Sacha Baron Cohen’s Press Conference for The Dictator: Funny, or Predictable?

Sacha Baron Cohen as The Dictator, Admiral General Shabazz Aladeen on May 06, 2012 in New York City.
Sacha Baron Cohen as Admiral General Aladeen. Photo: Josiah Kamau/BuzzFoto

Heralded by 30-some cheering “supporters” carrying flags and signs with phrases such as, “Say No to Democracy,” “I Heart Dictatorships,” and “Save Aladeen,” Sacha Baron Cohen entered the Empire Ballroom at the Waldorf Astoria on Monday to promote his movie The Dictator (which opens May 16) in character as Admiral General Aladeen. He was accompanied by a dozen allegedly virgin female guards, carrying what appeared to be fake machine guns. Of course, this being a fake press conference, let’s just assume everything else about it was fake — even the questions, which for the most part had to be cleared in advance and were printed on a sheet held by moderator Danny Boushebel, who called on eighteen preapproved media outlets from among the 250 domestic and international journalists present. 

Prior to opening the floor to questions, Aladeen welcomed “the devils of the Zionist media,” as well as “journalists and their prostitutes” (that would be the female members of the press). Those who asked questions (and who were in on the joke, calling him “supreme leader,” “your Excellency,” and so forth) were derided for being short, female, and/or Jewish — sometimes, for all three. Aladeen teased one female reporter, claiming he must have had sex with her because she looked familiar. (“I was memorable,” she tried to joke along. “No, you were not,” he said.) Aladeen asked for a show of hands to see how many Jewish reporters were in the room — quite a few —  and he asked one male journo from Israel to “prove it,” i.e., reveal his circumcised penis. (From where we stood, it looked like he actually did.) In return for the opportunity to be mocked, the reporters were allowed to ask penetrating questions such as these:

“I’d like to know what the dictator thinks of the American film industry. Is it quite different from what you have at home?”  

“Who are your favorite dictators?”

“What are your pop-culture guilty pleasures?”

“Which presidential candidate would you endorse?”

“You’ve been with so many celebrities. Who’s the one who got away?”

“What did you think of The Hunger Games and will you do that in your country?”

“Are you a more dangerous dictator than Adolf Hitler was, and if so, how?” (This from a German reporter.)

“Would you like to invade us?”  

In response, kind of, Aladeen said that he likes our fantasy films, “such as Lord of the Rings and Schindler’s List.” His favorite film ever is the 1963 Zapruder film of JFK’s assassination; his favorite dictators include Muammar Qaddafi, Kim Jong-Il, Hugo Chávez, and Mahmoud Ahmadinejad; he likes watching 24 backwards “so it has a happy ending.” He also said that Mitt Romney “has the makings of a great dictator,” and that there’s no point in bringing a real-life Hunger Games to Wadiya since North Korea was already doing it. In a touching moment, he said that being discussed in the same breath as Hitler choked him up: “I feel like I’ve finally made it.”

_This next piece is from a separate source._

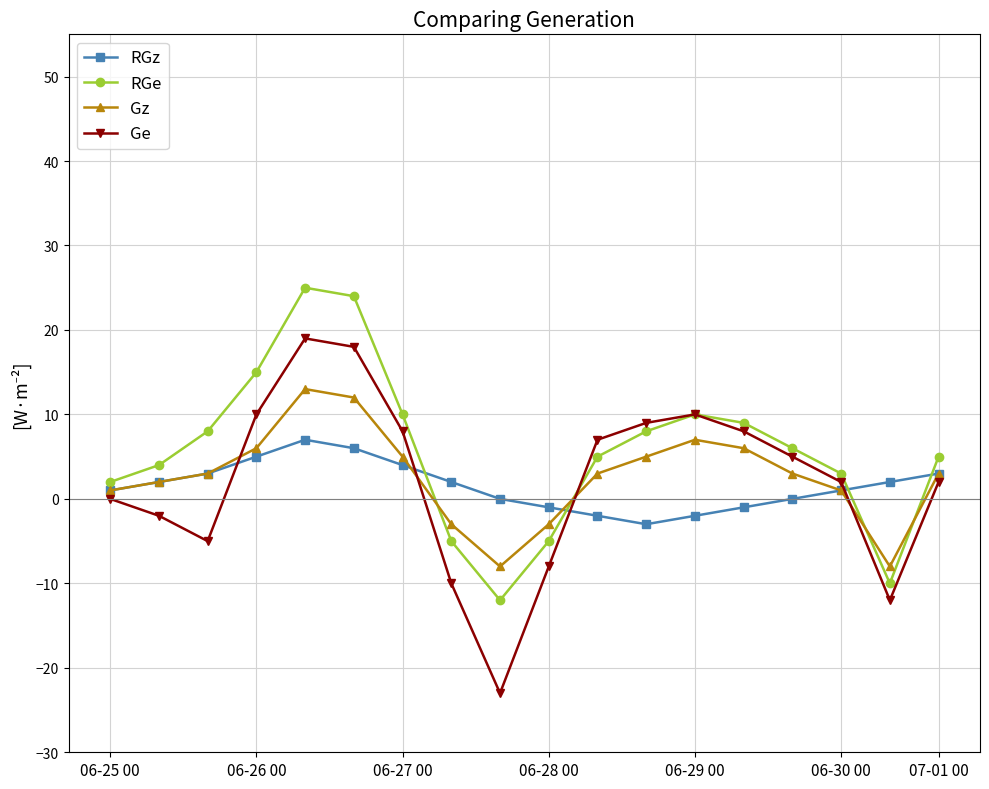

True or false: RGz and Ge cross at least once.

True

Those who did not play by Aladeen’s rules were cheerfully threatened: The dictator told Ben Lyons from Extra that he had Lyons’s mother in custody. He also requested the names of any critics and their routes to and from work. And then he took credit for the deaths of Notorious B.I.G. and Tupac Shakur (“How dare he order me what to do with my hands!” he said, referring to the song “Throw Your Hands Up”).

Despite all the fakery, there were also some real targets in Baron Cohen’s sights, like Bashar al-Assad of Syria (his new doubles tennis partner) and the U.N. (for “their brave inaction over Syria — thirteen months and still no Security Council resolution!”). There was a ritual jab at capital punishment (“What we call genocide in my country is called the judicial system in Texas”), and there were wisecracks about censorship (“Nobody is a bigger fan of state-sponsored censorship than me, but the BBC goes too far”) and political correctness (“You can’t say anything in this country!”).

Aladeen’s mission statement at the start of the press conference was that he wished to highlight the plight of dictators worldwide, who he felt were the victims of bad press “for trying to do a tiny little bit of genocide.” Of course, the real point was getting the actor some advance publicity for his new movie. But would this work? Or is Cohen’s schtick getting old? In the sense that he rustled up a few real laughs, it worked well: For instance, when Aladeen mourned tyrants who had fallen, he included Oprah in the mix. Other targets included Lindsay Lohan, Kim Kardashian, Donald Trump, and Mel Gibson. These moments were genuinely funny. However, an awful lot of Baron Cohen’s in-character jokes were recycled from previous televised interviews, including lines about checking the virginity of his female guards as well as dumping “the ashes of Kim Jong-Il” on Ryan Seacrest. So the question becomes: Are rehashed jokes enough to help Cohen sell The Dictator? The admiral-general must be hoping so.